Tentativas de diálogo
Em 2020, quando foi celebrado o “Ano Chico da Silva” – instituído pela Prefeitura de Fortaleza, por meio da Secretaria Municipal da Cultura (Secultfor) – o assunto foi pautado novamente, no 71º Salão de Abril.
“A esperança era de que a questão fosse resolvida durante o Seminário ‘Chico da Silva: Vida, Obra e Arte Contemporânea’, evento integrante da programação do salão, com participação dos integrantes do Grupo de Estudos Chico da Silva e Pintores do Pirambu: Hélio Rôla e Gilberto Brito’, detalha a petição.
“Em uma das atividades do seminário, houve inclusive a participação de representante do Museu de Arte da Universidade Federal do Ceará (Mauc/UFC), mas não houve nenhum avanço no sentido esperado”, continua o texto.
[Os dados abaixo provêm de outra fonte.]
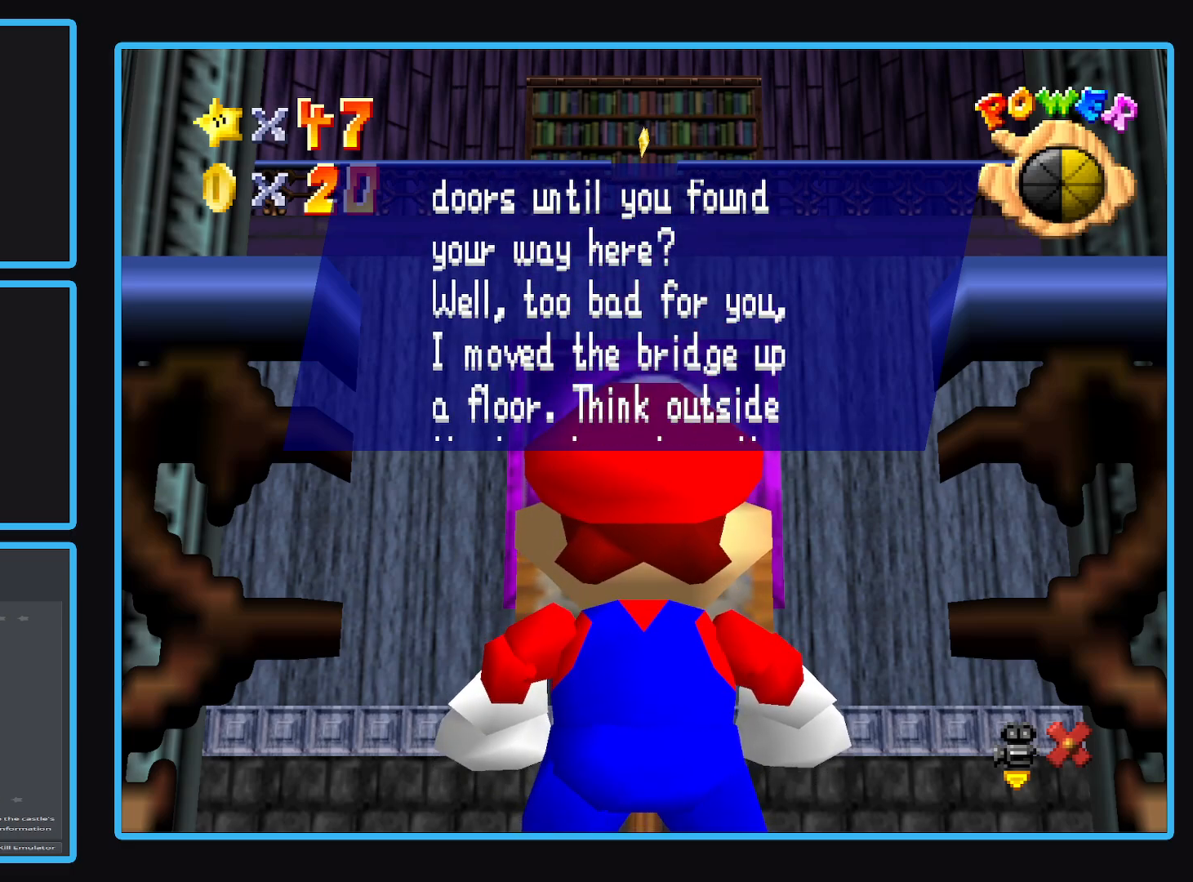
{"buttons": [], "left_stick": "center", "right_stick": "center", "events": []}
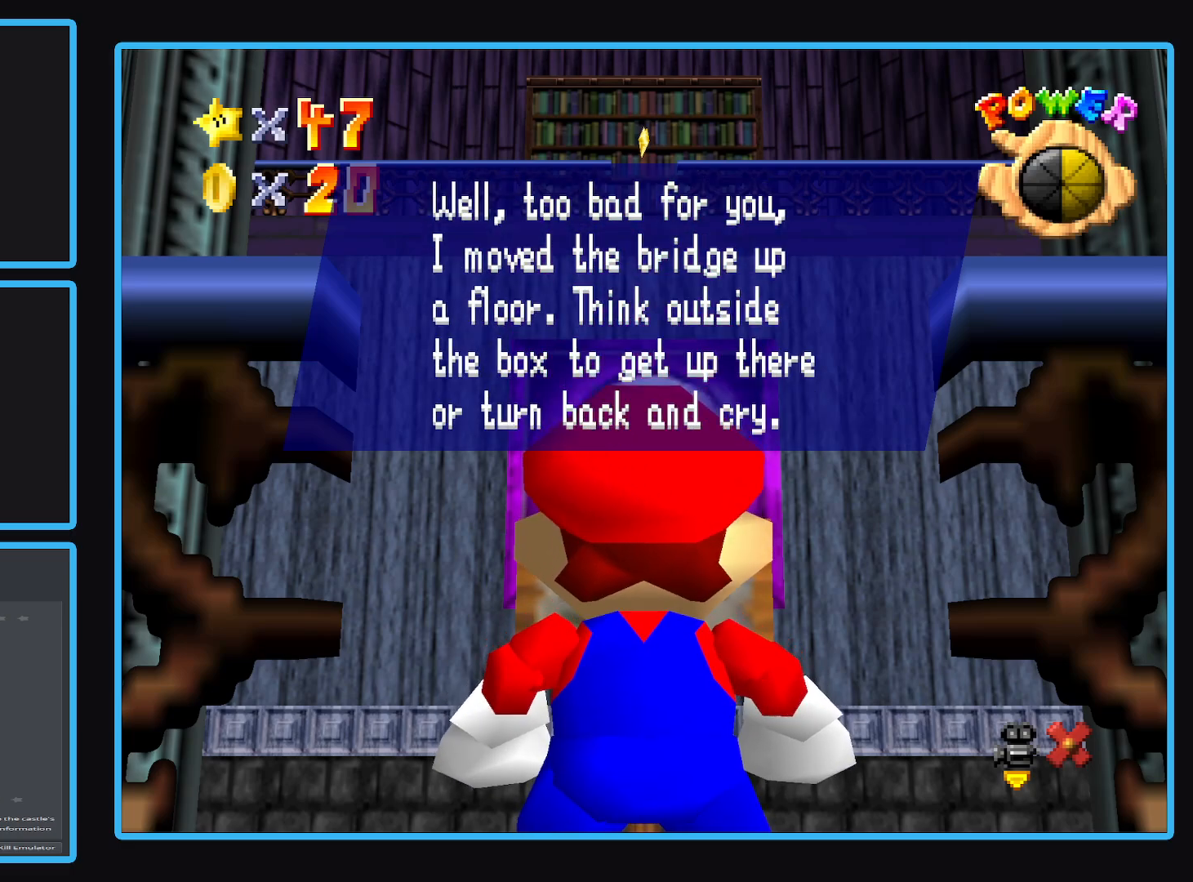
{"buttons": [], "left_stick": "center", "right_stick": "center", "events": []}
Ao Verso, Flávia Muluc conta que, de fato, nos últimos 44 anos, Hélio Rôla tentou inúmeras vezes reaver o painel para devolvê-lo aos pintores. “Apesar disso, a UFC sempre alegava que não tinha um documento de que o painel pertencesse aos artistas. Questionada, afirmou também que não havia nenhum documento que comprovasse a aquisição da obra pela Universidade”, diz.
Ela destaca que, sob outra frente, Hélio igualmente tentou, com muita insistência, a solicitação por meio da direção do Mauc e do gabinete do reitor, também sem nenhum progresso. “Simplesmente não davam resposta. Ele chegou a protocolar um processo, que foi arquivado sem maiores explicações”, situa.
Reparação histórica
Segundo a pesquisadora, o objetivo principal é reparar um erro histórico a partir da aquisição formal da obra ou da devolução do painel aos donos de direito.
“Hoje, museus do mundo todo estão devolvendo obras que foram apropriadas indevidamente, desconstruindo essa perspectiva colonial. Acaba sendo um processo educativo”, observa Flávia. “Caso não seja possível um diálogo qualificado com a UFC, o movimento pretende tomar as medidas judiciais cabíveis e já conta com assistência jurídica de profissionais que se colocaram à disposição para assumir a causa em prol dos artistas”.
A socióloga percebe que a movimentação em torno do assunto está crescente, reflexo de um processo de sensibilização da nova geração sobre a importância da Escola do Pirambu, capitaneada pelo respeitado Chico da Silva.
Semelhante perspectiva é alimentada por Rafael Limaverde. O artista visual cearense explica que a história de Chico e de seus alunos sempre esteve envolta "em muitas controvérsias e injustiças".
“Isso tudo gerou uma falta de reconhecimento absoluta da importância que esses artistas da Escola do Pirambu tiveram na história das artes do Ceará, bem como na própria construção da obra do Chico”, analisa.
“A restituição desse painel ou mesmo a aquisição por parte da UFC, creio eu, é uma forma de não só devolver os direitos de posse ou do valor da obra a seus devidos proprietários, mas também de reparação histórica desses artistas. Devemos reconhecer Babá e Garcia, e os demais pintores da Escola do Pirambu, como legítimos herdeiros de um dos grandes processos artísticos de nossa terra”, defende.
Retorno
Em nota, a Universidade Federal do Ceará comenta acerca da questão, considerando o tempo do referido acontecimento.
“Por ser a presença do referido painel artístico na Universidade Federal do Ceará um fato que já ultrapassa quatro décadas, a administração da Instituição informa que somente se pronunciará sobre o tema caso seja instada por canais oficiais e por interessados que apresentem razões de fato e de direito sobre o painel. Logo, sem mais a declarar por ora”, informa.